Working at the Cold Stone Creamery in Miami’s posh Coral Gables neighborhood, I’m always amused by the packs of fashionable girls who buy $4 ice cream with an American Express Platinum. Popular American culture—young and old, wealthy and middle class—has become beholden to image-obsessed consumerism. This vanity percolates from the elite New York intelligentsia of HBO’s Sex and the City on down to Disney tykes infatuated with all things Hilary Duff; start them off early with Lizzie McGuire plush dolls and move them onto Dolce & Gabbana. It’s not simply that people like buying stuff. This celebrity culture is one of exclusivity, in which the shiniest handbag reigns supreme. Hollywood replaces human connection with peacock-like pageantry.
Case in point: Duff’s latest offering to her rabid fanbase, Material Girls. (You might remember it from May when it starred Lindsay Lohan and was called Just My Luck.) Duff inherits Madonna’s epithet but, unsurprisingly, none of her idol’s irony. Madonna always had her eyes on the sweet guy in the pickup, whereas Duff seems transfixed on signposts of wealth. Her and sister Haylie Duff star as L.A.’s hottest siblings Tanzie and Ava, heirs to a cosmetics company fortune. When their dad dies and the business goes under, the Duffs have to deal with a more humble lifestyle (the tagline tell us, “It’s A Short Trip From The Penthouse To The Poorhouse”).

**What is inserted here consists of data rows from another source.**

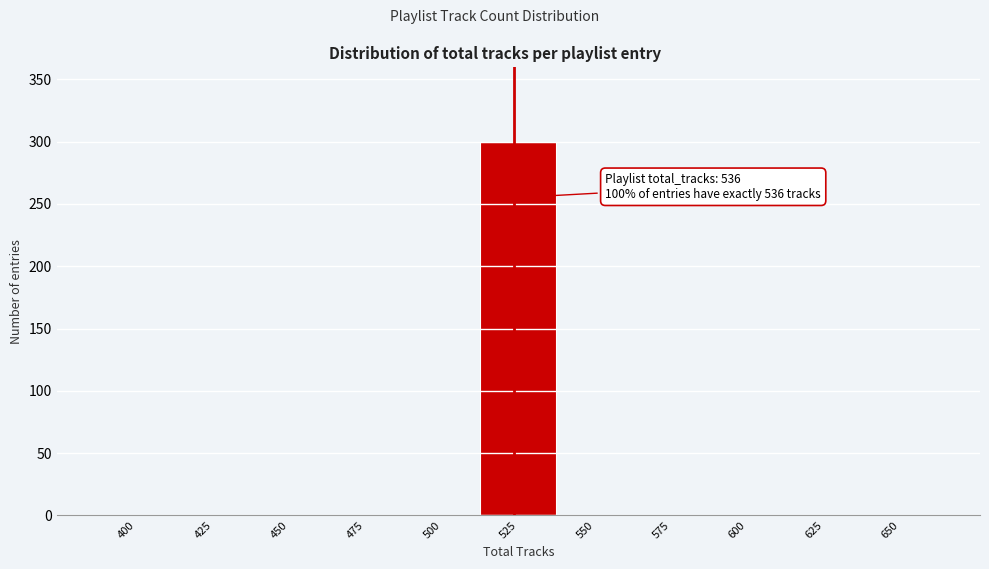

Reading left to right, what are all the values shown in this chart?

400=0	425=0	450=0	475=0	500=0	525=300	550=0	575=0	600=0	625=0	650=0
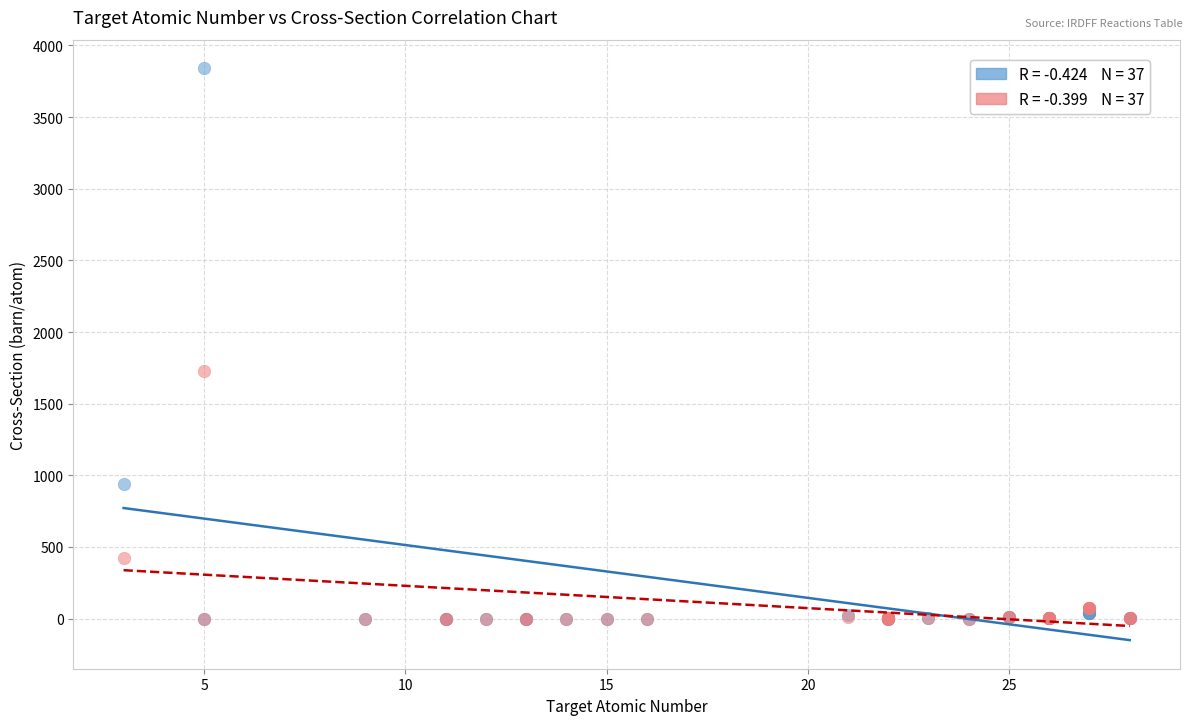

Across all series, what Y value is closest to 1920?

1730.1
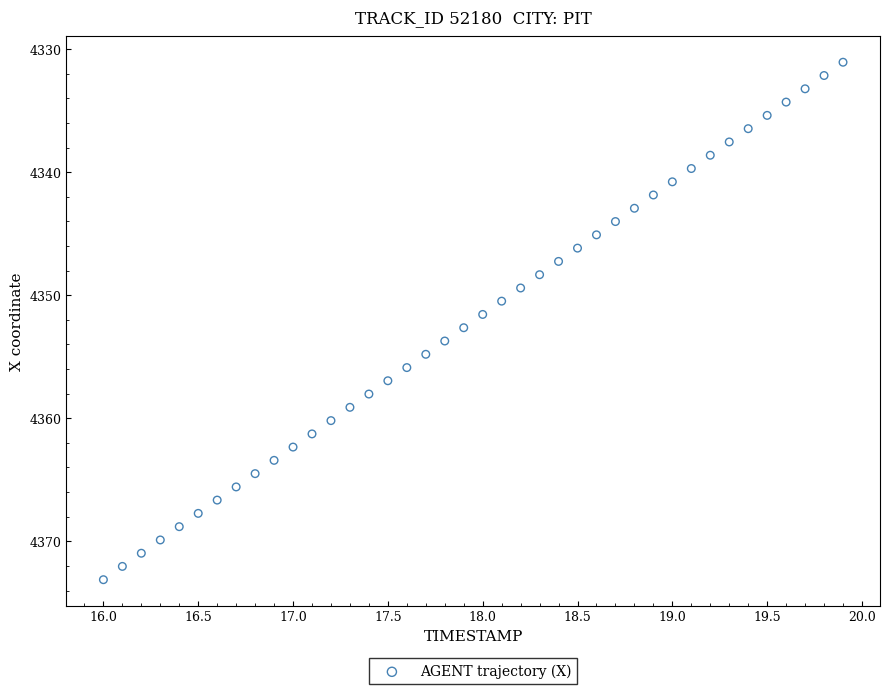

What is the range of Y values (max minus min)?

42.1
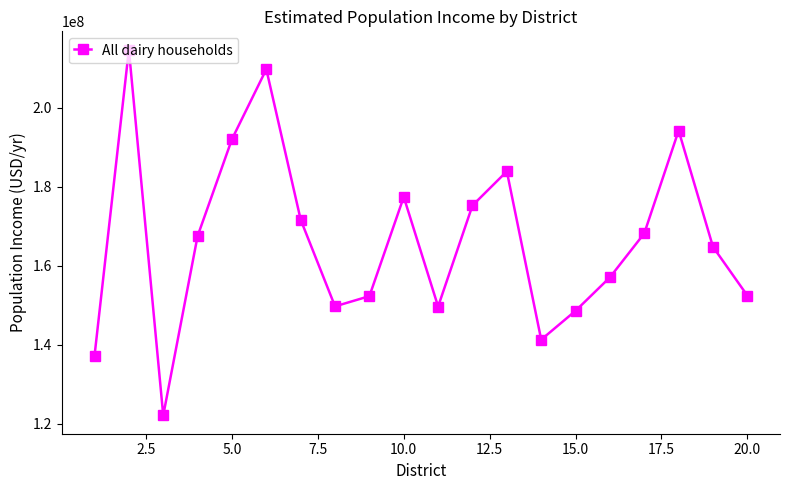

What is the value of the 10th point from the left?

177449090.0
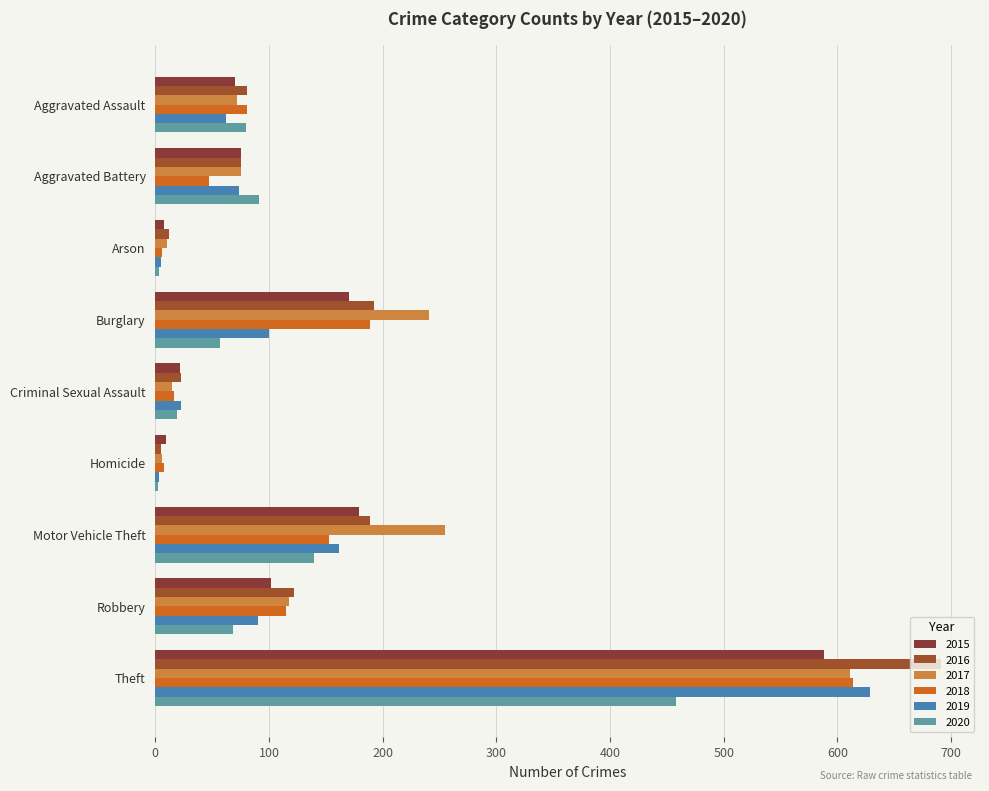

Rank the categories by 2020 value from lowest to highest.

Homicide, Arson, Criminal Sexual Assault, Burglary, Robbery, Aggravated Assault, Aggravated Battery, Motor Vehicle Theft, Theft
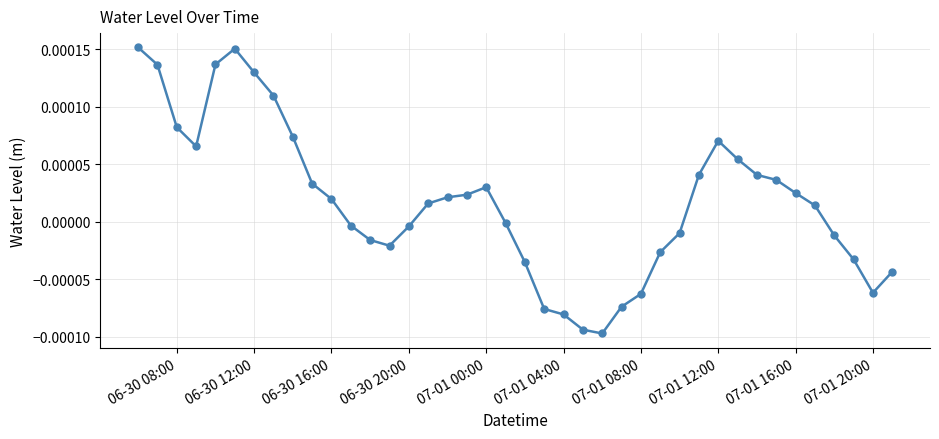

True or false: there are more than 0 points higher than both neighbors.

True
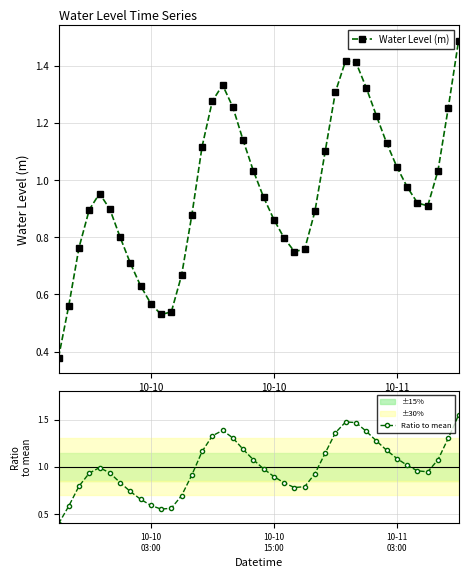

How many interior local peaks does the Water Level (m) series have?

3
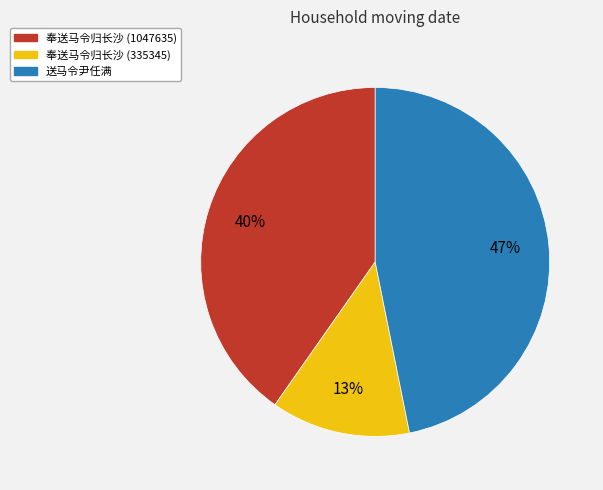

To the nearest percent, what is the average slice percentage?

33%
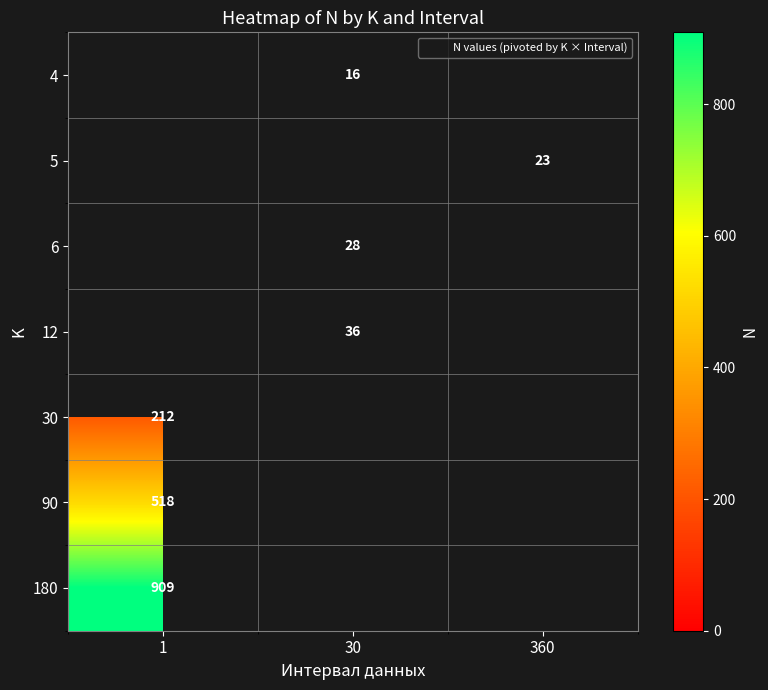

The 12 series shows 36.0 at 30. True or false?

True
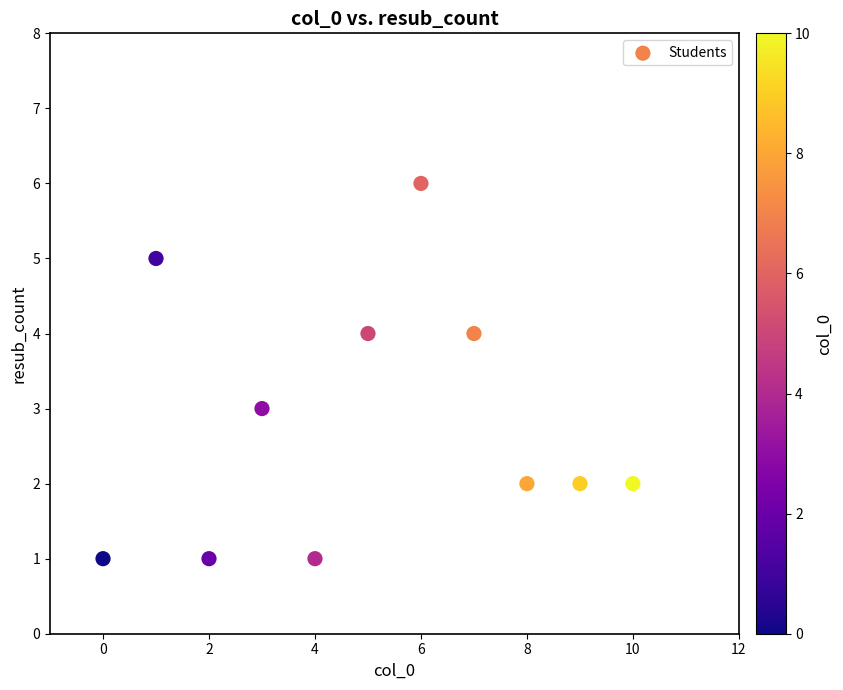

What is the range of X values (max minus min)?

10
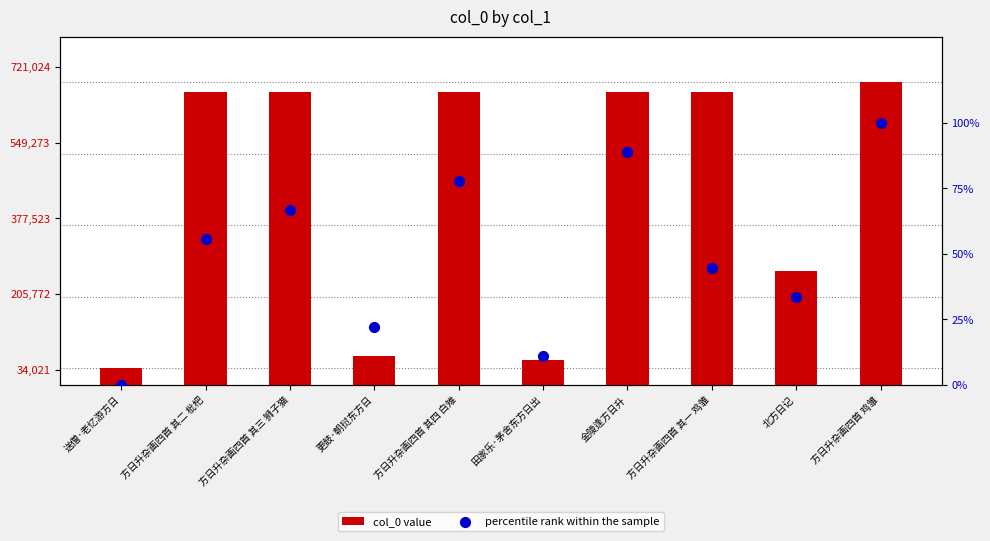

At which category is the sum across all series the highest?

方日升杂画四首 鸡雏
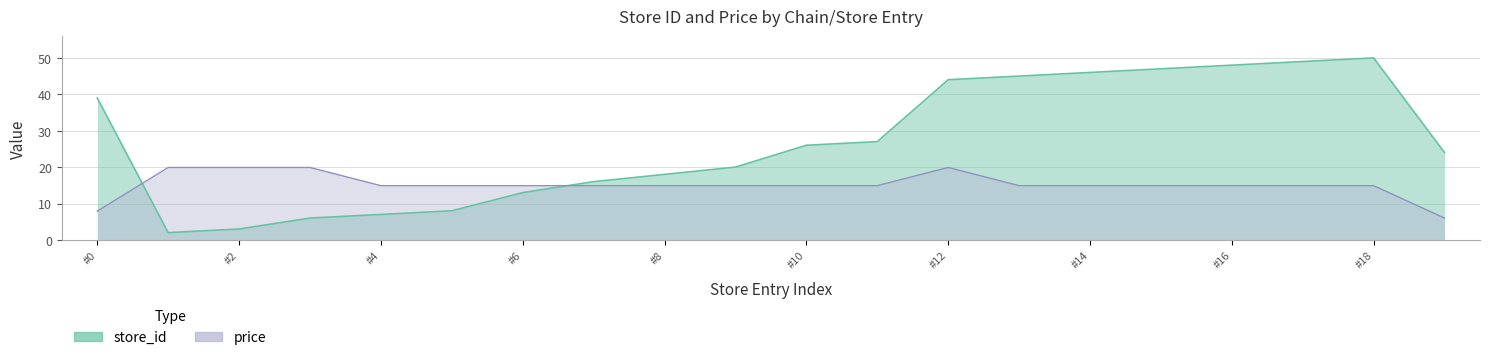

Does the chart display data point markers on the line(s)?

No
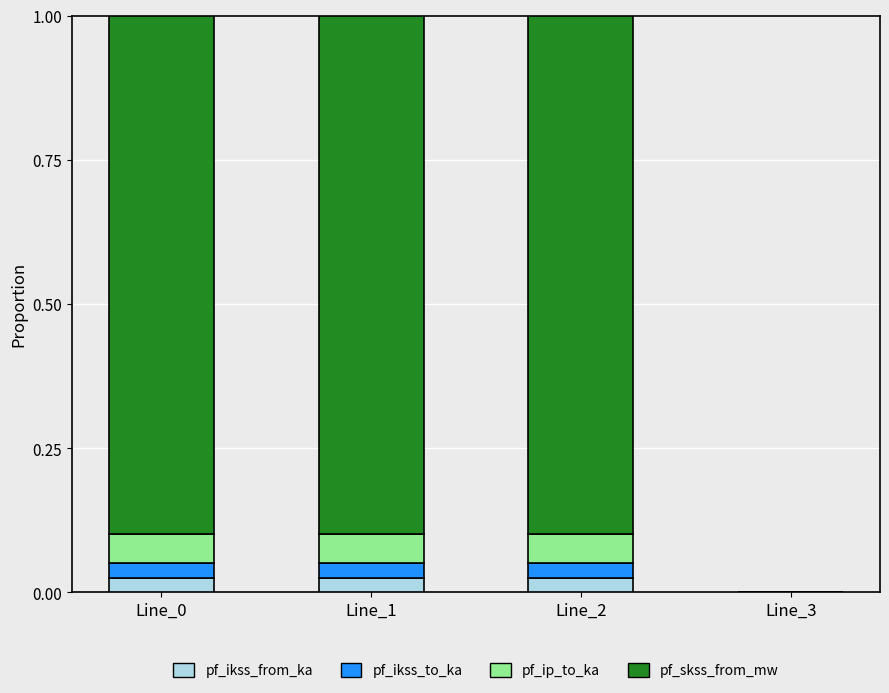

What is the total value across all series at Line_1?

1.0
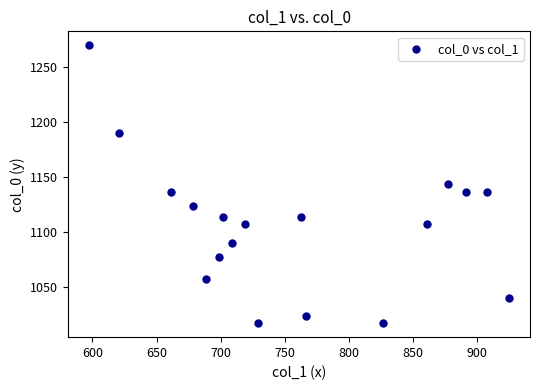

What is the range of X values (max minus min)?

327.4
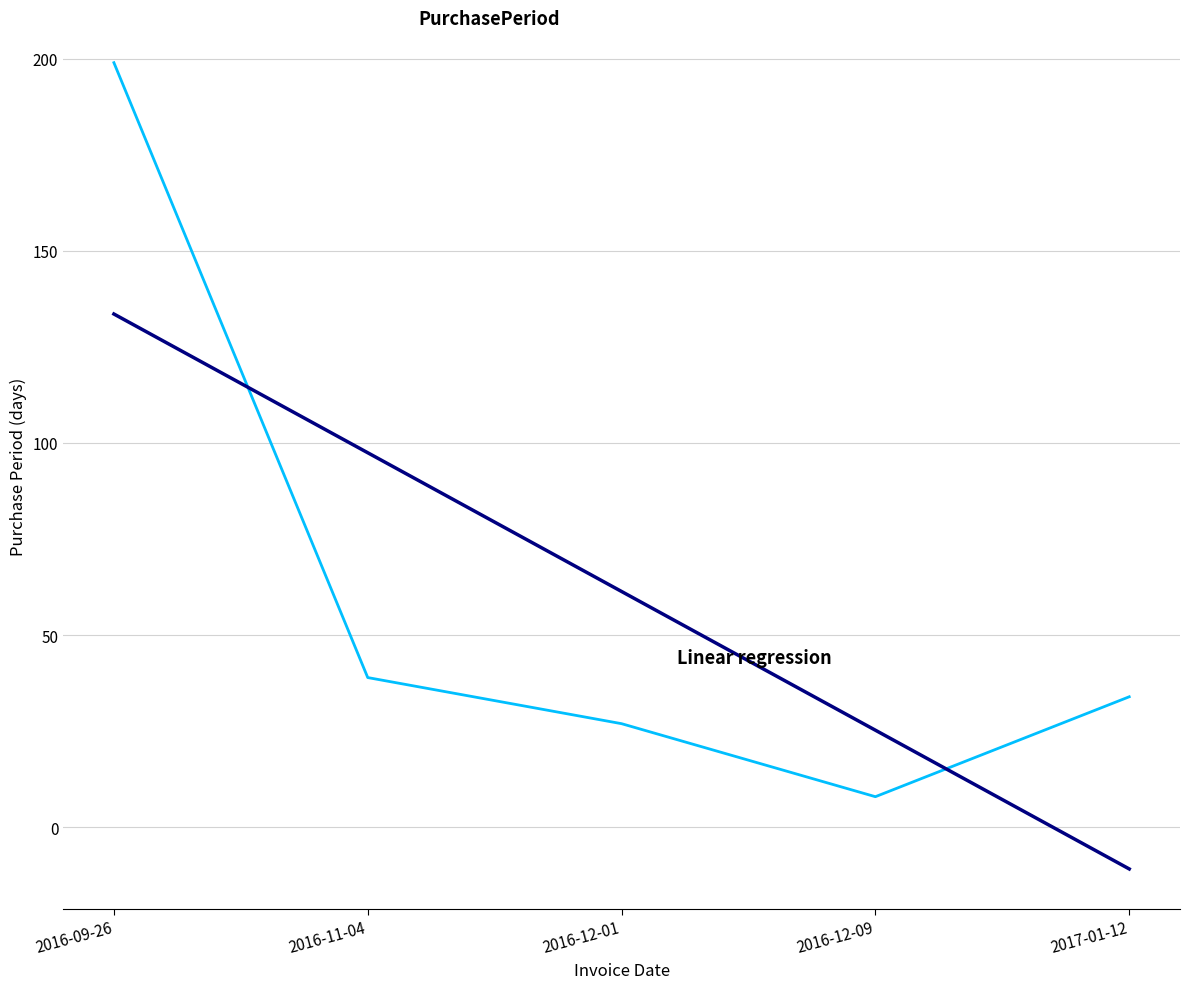

What position from the left is 2016-09-26?

1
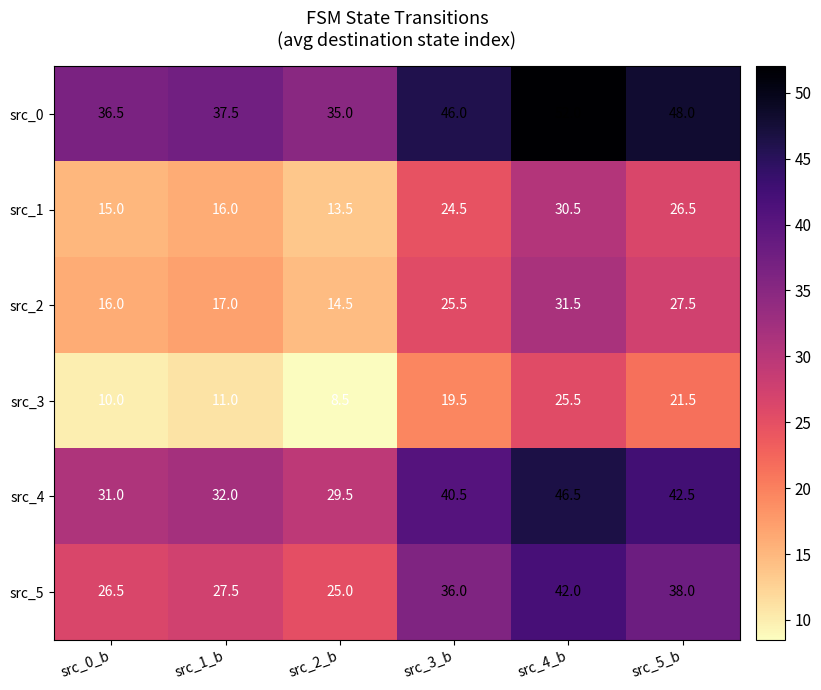

What is the total value across all series at src_2_b?

126.0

A curt message in the film teaches integrity over riches, but this denouement does more damage than it heals. The sisters return to their position of comfortable superiority, continuing to condescend to the Latino immigrant maid who lives off of their hand-me-downs and converting their rough-hewn boyfriends into male pinup dolls. Target audiences eat it up because it makes them feel important, even charitable, as it emboldens their most soulless impulses. Finally at the controls of the company, Ava helps the maid immigrate her foreign-born children. Now look more carefully: In the dubious final shot, these newly American kids fall asleep as a billboard ad featuring the sisters watches protectively over them—a safe buffer between the ruling and the working class. The ad exclaims, “Affordable!” suggesting social equality between them and the immigrants, when in fact it only means Tanzie and Ava will control more pocketbooks. The Duffs’ mantra: steal from the rich, steal from the poor. Give it to yourself.